How do we build local social capital?

February 6, 2012

NOTE: Images in this archived article have been removed.

Image RemovedIn my previous article, I recapped and built upon Nicole Foss’ (Stoneleigh of The Automatic Earth blog) presentation in Vancouver last week. The first part of her presentation, I noted, was about the current intractable economic (and specifically debt) problems we face at all levels (governments, corporations, individuals), and how neither of the most-supported top-down alternatives (austerity or stimulus) can hope to improve the situation or avoid total economic collapse.

The second part of Nicole’s presentation focused on what we can do, at the local community level, to prepare for and build resilience to cope with this collapse. There are a number of things, she said, we can do personally:

  • Get out of debt, so that our property cannot be foreclosed upon or repossessed when the situation worsens and we are unable to repay these debts.
  • Keep as much cash on hand (and not in the bank) as reasonably possible (enough to last several months).
  • Acquire useful, non-perishable hard assets (when the economy fails, so will trade, making many hard goods hard to obtain and expensive).
  • Do not depend on governments to do anything useful.
  • Be wary of banks (they may simply close when ‘runs’ begin, preventing you from accessing your money).
  • Be wary of insurance companies and plans (they will not be able to pay out when their investments collapse).
  • Find the right place to live and move there (in or near small towns near healthy agricultural areas; avoid suburbs).
  • Learn practical essential skills, both technical and non-technical (e.g. mediation, facilitation).

There was considerable discussion near the end of the presentation on “building social capital” and other collective actions we can start taking now, in our communities, such as:

  • Assess your community’s energy vulnerability and create a plan to manage the transition to much lower levels of use, more local self-sufficiency, and more use of renewable sources. Do you know where your town’s and region’s energy comes from now? How would you be affected by rationing, scarcities, huge price increases, and blackouts and other interruptions due to crumbling government service capacity?

:: Problems and tasks ::
• a. Rewrite the article on building local social capital starting with "The second part" and going on through "do anything useful.", substituting "money" for "cash".
• b. Please output the records starting with the line with "family: Lygaeidae" and going on through the final line of the records, both included, without any changes.

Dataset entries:
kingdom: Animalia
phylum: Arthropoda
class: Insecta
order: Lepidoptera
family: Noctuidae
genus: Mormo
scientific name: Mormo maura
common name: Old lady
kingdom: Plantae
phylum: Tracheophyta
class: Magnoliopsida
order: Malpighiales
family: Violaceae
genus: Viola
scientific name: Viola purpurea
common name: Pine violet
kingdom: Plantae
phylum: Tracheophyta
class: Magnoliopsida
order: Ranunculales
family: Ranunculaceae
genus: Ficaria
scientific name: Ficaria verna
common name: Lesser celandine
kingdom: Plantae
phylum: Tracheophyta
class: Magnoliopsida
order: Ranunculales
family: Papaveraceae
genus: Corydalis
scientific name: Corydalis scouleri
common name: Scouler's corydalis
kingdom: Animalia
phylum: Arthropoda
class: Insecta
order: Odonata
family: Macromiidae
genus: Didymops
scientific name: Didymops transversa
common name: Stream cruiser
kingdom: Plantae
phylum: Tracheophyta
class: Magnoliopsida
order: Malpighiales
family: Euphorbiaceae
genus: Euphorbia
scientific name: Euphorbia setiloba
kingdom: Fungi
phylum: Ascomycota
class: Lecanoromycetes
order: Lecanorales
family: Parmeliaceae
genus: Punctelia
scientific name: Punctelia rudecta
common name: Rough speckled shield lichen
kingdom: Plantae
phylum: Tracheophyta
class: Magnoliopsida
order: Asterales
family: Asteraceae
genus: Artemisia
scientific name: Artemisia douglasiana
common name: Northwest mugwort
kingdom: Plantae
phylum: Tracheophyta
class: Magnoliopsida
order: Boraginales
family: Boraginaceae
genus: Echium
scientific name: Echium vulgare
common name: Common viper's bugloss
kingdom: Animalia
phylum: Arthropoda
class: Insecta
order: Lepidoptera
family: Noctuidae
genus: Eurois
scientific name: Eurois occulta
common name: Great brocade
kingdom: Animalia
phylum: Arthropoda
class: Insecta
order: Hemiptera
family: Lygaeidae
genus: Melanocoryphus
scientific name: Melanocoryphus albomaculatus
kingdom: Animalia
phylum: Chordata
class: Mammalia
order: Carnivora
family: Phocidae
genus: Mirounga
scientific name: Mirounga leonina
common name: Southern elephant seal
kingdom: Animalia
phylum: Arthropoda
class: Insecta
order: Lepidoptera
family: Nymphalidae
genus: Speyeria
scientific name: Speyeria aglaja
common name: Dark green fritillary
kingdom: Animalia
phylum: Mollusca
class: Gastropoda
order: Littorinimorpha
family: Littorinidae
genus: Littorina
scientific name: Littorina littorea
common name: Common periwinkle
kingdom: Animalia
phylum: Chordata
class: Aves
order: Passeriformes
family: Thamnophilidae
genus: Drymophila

:: Responses by task ::
• a.
The second part of Nicole’s presentation focused on what we can do, at the local community level, to prepare for and build resilience to cope with this collapse. There are a number of things, she said, we can do personally:

  • Get out of debt, so that our property cannot be foreclosed upon or repossessed when the situation worsens and we are unable to repay these debts.
  • Keep as much money on hand (and not in the bank) as reasonably possible (enough to last several months).
  • Acquire useful, non-perishable hard assets (when the economy fails, so will trade, making many hard goods hard to obtain and expensive).
  • Do not depend on governments to do anything useful.

• b.
family: Lygaeidae
genus: Melanocoryphus
scientific name: Melanocoryphus albomaculatus
kingdom: Animalia
phylum: Chordata
class: Mammalia
order: Carnivora
family: Phocidae
genus: Mirounga
scientific name: Mirounga leonina
common name: Southern elephant seal
kingdom: Animalia
phylum: Arthropoda
class: Insecta
order: Lepidoptera
family: Nymphalidae
genus: Speyeria
scientific name: Speyeria aglaja
common name: Dark green fritillary
kingdom: Animalia
phylum: Mollusca
class: Gastropoda
order: Littorinimorpha
family: Littorinidae
genus: Littorina
scientific name: Littorina littorea
common name: Common periwinkle
kingdom: Animalia
phylum: Chordata
class: Aves
order: Passeriformes
family: Thamnophilidae
genus: Drymophila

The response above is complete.